Text passage =
** start **
# Great Mens Hairdressers in Dubai?



## funkyant

Ok, so I've been here for almost 3 months and had 2 really bad haircuts. Rather than working my way through every salon in Dubai, can anyone here recommend somebody that is great?

Preferably somebody a little creative. And I'm totally OK with getting my hair cut by camp gay men - they are usually the best haha!

Cheers!


----------



## Andy Capp

You've had TWO cuts in THREE months! Bloody hell!

Two places (says the AED10 special bloke...)

There's a salon in Emirates Towers that's expensive but spot on, failing that in the mall opposite Jumeriah Mosque upstairs called Couterie or something, Arab guys from Syria and Lebanon in there.

You settling in well then?


----------



## funkyant

Thanks Andy.

Remember, I'm working for Armani? I can't believe how strict they are!! As soon as I arrived, they made me cut my hair, because it was too long. Hated that haircut, so got another a month later, which I also hated.

This may sound a little pretentious, but when I'm in the DJ box at Armani every night with a **** haircut, I don't exactly feel confident.

Where exactly is Emirates Towers?


Aside from the haircuts, I am really starting to settle in here. I got off to a very shaky start after a very messy breakup, leaving my girl of 4 years back home - but now I'm starting to look forward rather than backward and I'm starting to enjoy myself


----------



## Andy Capp

Glad to hear you're doing OK, I would have thought that the guys from Armani would know...
** end **
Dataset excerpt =
** start **
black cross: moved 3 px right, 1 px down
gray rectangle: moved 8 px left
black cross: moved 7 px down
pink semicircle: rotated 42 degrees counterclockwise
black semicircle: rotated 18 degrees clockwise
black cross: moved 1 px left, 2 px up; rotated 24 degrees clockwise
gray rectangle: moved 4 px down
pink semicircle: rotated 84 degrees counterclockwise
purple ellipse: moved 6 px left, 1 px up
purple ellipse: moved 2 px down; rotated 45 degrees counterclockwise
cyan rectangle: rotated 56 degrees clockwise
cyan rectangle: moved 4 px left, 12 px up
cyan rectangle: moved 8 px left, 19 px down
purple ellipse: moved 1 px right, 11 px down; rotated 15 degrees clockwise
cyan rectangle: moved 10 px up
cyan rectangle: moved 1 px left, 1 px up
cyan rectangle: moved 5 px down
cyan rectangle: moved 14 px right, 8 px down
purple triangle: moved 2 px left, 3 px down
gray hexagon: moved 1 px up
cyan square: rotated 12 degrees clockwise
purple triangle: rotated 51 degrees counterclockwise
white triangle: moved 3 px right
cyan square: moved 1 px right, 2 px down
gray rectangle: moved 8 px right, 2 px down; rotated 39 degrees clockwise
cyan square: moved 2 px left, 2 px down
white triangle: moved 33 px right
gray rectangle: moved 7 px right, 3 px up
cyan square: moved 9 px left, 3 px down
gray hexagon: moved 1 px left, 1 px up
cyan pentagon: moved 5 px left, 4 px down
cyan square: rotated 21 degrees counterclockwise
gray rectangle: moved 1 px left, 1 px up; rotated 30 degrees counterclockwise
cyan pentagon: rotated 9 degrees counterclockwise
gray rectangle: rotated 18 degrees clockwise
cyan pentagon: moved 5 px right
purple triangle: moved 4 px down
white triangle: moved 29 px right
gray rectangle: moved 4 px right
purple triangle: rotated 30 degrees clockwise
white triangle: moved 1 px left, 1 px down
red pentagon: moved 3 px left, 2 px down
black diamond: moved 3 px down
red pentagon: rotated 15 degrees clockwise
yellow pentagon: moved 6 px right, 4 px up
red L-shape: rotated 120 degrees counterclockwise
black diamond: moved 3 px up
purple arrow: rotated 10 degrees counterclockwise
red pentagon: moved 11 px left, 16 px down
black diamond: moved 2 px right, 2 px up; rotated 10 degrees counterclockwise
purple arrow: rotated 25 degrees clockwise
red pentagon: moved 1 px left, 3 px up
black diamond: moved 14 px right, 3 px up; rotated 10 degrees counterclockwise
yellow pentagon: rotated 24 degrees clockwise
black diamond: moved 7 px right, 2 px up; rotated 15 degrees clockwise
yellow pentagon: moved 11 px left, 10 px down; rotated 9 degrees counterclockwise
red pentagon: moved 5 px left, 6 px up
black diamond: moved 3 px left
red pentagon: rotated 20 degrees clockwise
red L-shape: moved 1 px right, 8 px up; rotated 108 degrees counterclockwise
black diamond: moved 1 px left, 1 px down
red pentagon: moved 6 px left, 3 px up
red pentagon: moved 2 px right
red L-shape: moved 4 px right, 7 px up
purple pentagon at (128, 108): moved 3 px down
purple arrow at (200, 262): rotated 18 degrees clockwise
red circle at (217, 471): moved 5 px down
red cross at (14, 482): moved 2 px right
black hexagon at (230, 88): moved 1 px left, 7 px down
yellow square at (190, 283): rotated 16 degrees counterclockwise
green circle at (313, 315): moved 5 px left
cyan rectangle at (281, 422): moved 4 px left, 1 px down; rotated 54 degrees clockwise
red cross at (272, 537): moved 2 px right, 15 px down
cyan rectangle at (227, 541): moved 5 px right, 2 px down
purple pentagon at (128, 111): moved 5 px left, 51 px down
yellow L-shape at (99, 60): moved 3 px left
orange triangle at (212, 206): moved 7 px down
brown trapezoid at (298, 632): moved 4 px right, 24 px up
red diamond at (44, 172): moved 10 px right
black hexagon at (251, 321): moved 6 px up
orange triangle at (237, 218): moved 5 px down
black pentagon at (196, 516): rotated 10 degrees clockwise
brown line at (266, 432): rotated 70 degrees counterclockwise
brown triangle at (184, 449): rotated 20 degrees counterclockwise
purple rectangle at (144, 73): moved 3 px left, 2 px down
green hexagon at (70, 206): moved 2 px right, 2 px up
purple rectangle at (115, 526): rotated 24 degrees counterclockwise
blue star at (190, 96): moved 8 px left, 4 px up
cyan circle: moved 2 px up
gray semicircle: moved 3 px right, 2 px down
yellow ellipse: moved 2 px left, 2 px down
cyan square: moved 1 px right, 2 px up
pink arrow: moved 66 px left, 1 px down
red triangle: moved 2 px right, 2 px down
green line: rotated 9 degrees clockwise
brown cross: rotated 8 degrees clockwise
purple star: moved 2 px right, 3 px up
** end **
Challenges =
#1 Give the username at the top of each post in the hairdresser thread, in order.
#2 Please write out the records starting at their first line and ending at the line that contains "pink semicircle: rotated 84", with both of those lines included.
The thread and the records come from unrelated sources.

Task solutions =
#1
funkyant
Andy Capp
funkyant
Andy Capp

#2
black cross: moved 3 px right, 1 px down
gray rectangle: moved 8 px left
black cross: moved 7 px down
pink semicircle: rotated 42 degrees counterclockwise
black semicircle: rotated 18 degrees clockwise
black cross: moved 1 px left, 2 px up; rotated 24 degrees clockwise
gray rectangle: moved 4 px down
pink semicircle: rotated 84 degrees counterclockwise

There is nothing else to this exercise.